The commitment to safety across an organization comes from the top down. However, regardless of the safety mandate (or culture, vision – call it what you will) that a company commits to, success hinges heavily on the attitude toward safety that we form in our home, from a young age, that follows us along to work.
I came from a small town, where I lived on the outskirts – a place where everyone knew everyone and worry wasn’t a word in my vocabulary.
If you’re of a certain age, and from a certain place, you’ll remember a time where “safety” meant something entirely different that it does today. Safety meant sitting, not standing up on the bed of the half tonne truck when it was moving. Helmets were reserved for motorized vehicles only, and just sometimes.
Safety was, for the most part, a choose your own adventure exercise. I still refer to those days as being “good old” – but that’s only because we got away with whatever rules we were breaking without too many scrapes and bruises.
In those days, you may recall, “if it wasn’t broke, then you didn’t need to fix it.” But boy, if something was broken, you could bet your bottom dollar that you were going to fix it – after all, money didn’t grow on trees.

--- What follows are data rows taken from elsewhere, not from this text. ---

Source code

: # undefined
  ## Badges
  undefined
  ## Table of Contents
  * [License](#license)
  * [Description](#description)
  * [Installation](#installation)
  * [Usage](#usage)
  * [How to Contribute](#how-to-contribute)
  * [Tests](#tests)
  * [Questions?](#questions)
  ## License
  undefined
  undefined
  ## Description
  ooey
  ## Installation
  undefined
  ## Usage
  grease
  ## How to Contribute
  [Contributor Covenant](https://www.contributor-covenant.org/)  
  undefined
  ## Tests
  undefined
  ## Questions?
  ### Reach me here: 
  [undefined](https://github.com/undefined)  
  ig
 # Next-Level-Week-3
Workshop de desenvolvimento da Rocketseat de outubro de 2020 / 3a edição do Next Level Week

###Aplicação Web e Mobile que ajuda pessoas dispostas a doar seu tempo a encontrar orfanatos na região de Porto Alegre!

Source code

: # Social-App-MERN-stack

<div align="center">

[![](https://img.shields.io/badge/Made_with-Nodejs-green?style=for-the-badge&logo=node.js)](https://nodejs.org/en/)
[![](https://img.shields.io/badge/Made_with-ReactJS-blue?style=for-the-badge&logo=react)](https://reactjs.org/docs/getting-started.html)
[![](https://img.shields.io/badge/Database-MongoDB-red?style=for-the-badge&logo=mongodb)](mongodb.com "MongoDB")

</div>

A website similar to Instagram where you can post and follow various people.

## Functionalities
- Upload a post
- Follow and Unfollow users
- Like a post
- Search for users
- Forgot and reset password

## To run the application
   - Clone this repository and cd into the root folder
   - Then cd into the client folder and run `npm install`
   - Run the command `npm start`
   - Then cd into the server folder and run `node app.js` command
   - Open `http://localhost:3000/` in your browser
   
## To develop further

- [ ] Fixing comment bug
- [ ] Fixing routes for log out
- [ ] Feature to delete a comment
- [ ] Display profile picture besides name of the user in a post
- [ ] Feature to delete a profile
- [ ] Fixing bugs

What my younger self would have certainly believed did grow on trees, was duct tape. The silver rolls of magic adhesive seemed to be around no matter where we were, and it was the solution for whatever needed to be “fixed”.
I have vivid memories of my father picking at the tape where it had stuck to the roll, ripping a piece off, and then tearing it with his teeth. Then he would tap the tape into place, and smooth it one last time before nodding his head with satisfaction – declaring with a nod, “that’ll hold”.
Now, if whatever was broken belonged to me, I would want to know for just how long, exactly?
So my question to my father would be, “till when, Dad”? To which he would answer with a wink and a smile, “until it doesn’t”.
If you’ve heard me speak of my father, you will know that it was him who hung the moon – my faith in his ability to protect me and fix things was unshakable – still is.
I look back fondly on these memories; and I also look at these memories as metaphors in life. I have the ability to parlay just about anything into a safety message.
So today I ask you to consider your life, your surroundings, your tools and household items, even your relationships.
What have you “patched up” that should really be replaced?
What issues within yourself or with others have you been allowing to hang on for too long, hoping they might just fix themselves?
What conversations that you know you need to have, with yourself or someone else, have you been putting off, hoping someone else does the heavy lifting for you?
What’s your “it’ll hold”?
I challenge you to ask yourself that question, because while duct tape may be considered the ultimate fix – the fact of the matter is that just like everything else in our lives that needs fixing’…
“It’ll hold….but only til it doesn’t”.